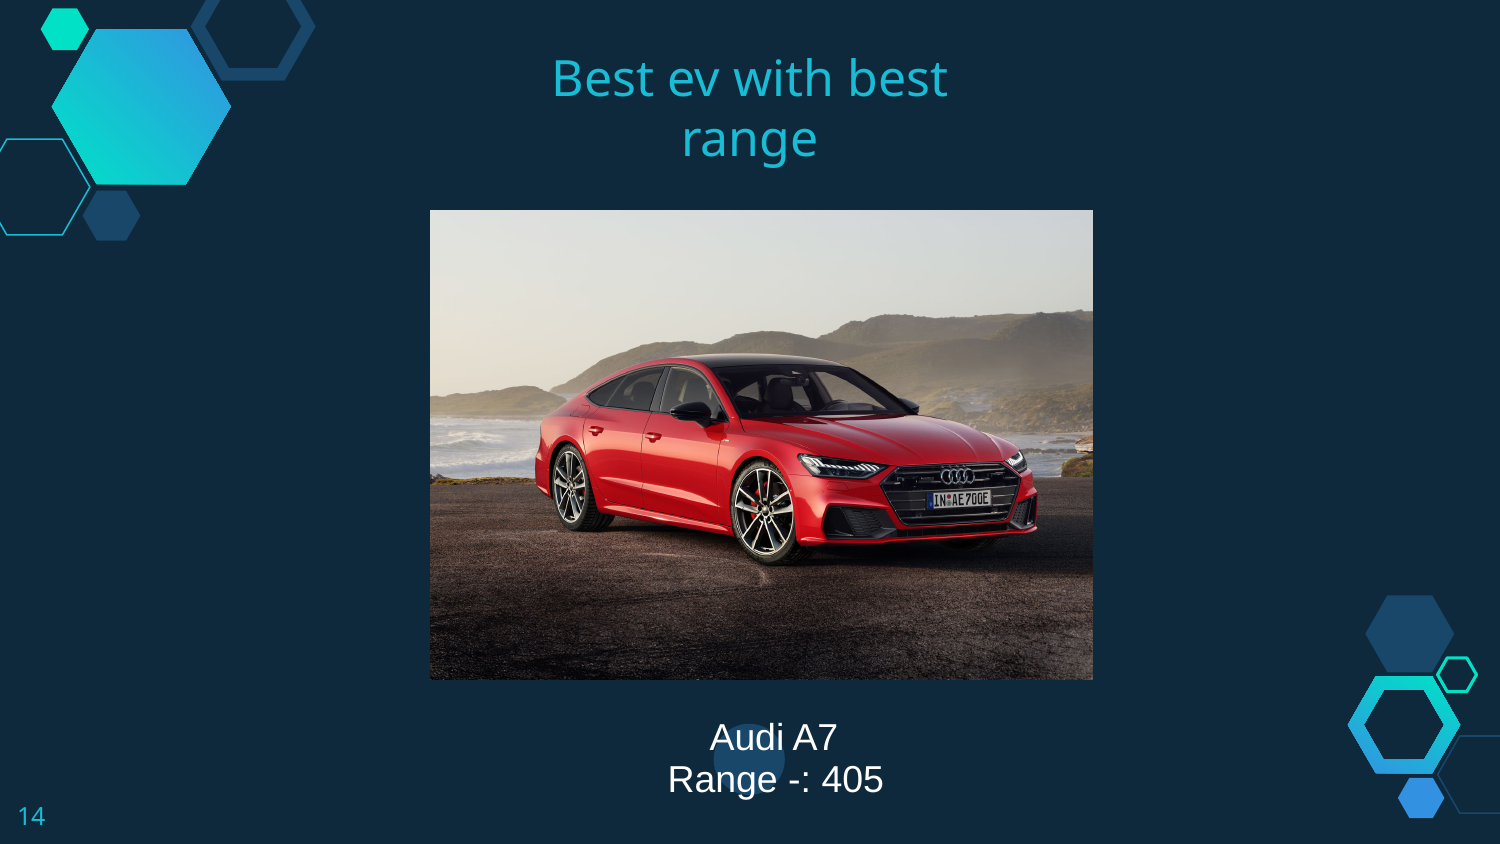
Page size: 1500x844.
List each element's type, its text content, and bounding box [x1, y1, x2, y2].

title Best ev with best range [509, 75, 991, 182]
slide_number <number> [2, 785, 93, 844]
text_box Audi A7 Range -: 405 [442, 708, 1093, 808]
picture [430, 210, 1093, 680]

━━━━

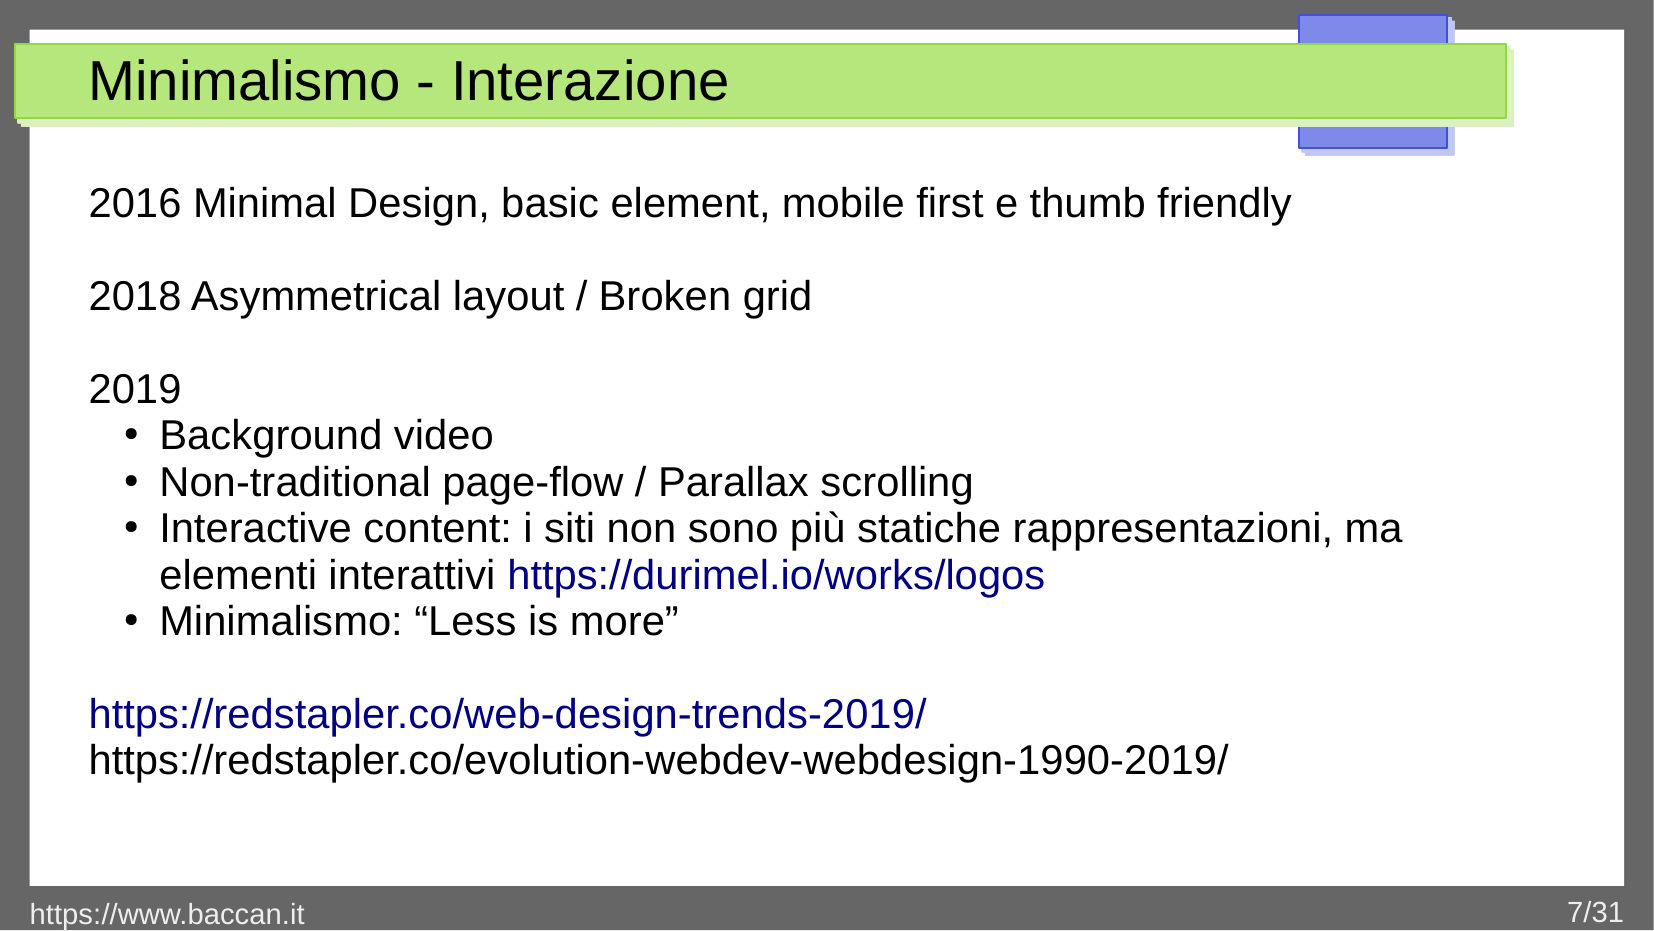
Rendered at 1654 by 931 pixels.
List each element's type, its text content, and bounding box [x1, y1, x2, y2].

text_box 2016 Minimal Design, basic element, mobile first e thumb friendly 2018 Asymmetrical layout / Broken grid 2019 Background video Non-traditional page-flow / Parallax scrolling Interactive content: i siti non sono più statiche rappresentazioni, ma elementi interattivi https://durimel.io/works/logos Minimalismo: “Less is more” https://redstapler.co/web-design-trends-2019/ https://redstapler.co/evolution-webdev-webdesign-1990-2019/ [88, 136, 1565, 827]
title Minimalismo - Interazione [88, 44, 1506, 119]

━━━━

Copy the lines starting at the one containing "Page size: 1500x844." and ending at the one containing "picture [430, 210, 1093, 680]", but change "bounding box" to "enclosing rectangle" and keep everything else the same.

Page size: 1500x844.
List each element's type, its text content, and enclosing rectangle [x1, y1, x2, y2].

title Best ev with best range [509, 75, 991, 182]
slide_number <number> [2, 785, 93, 844]
text_box Audi A7 Range -: 405 [442, 708, 1093, 808]
picture [430, 210, 1093, 680]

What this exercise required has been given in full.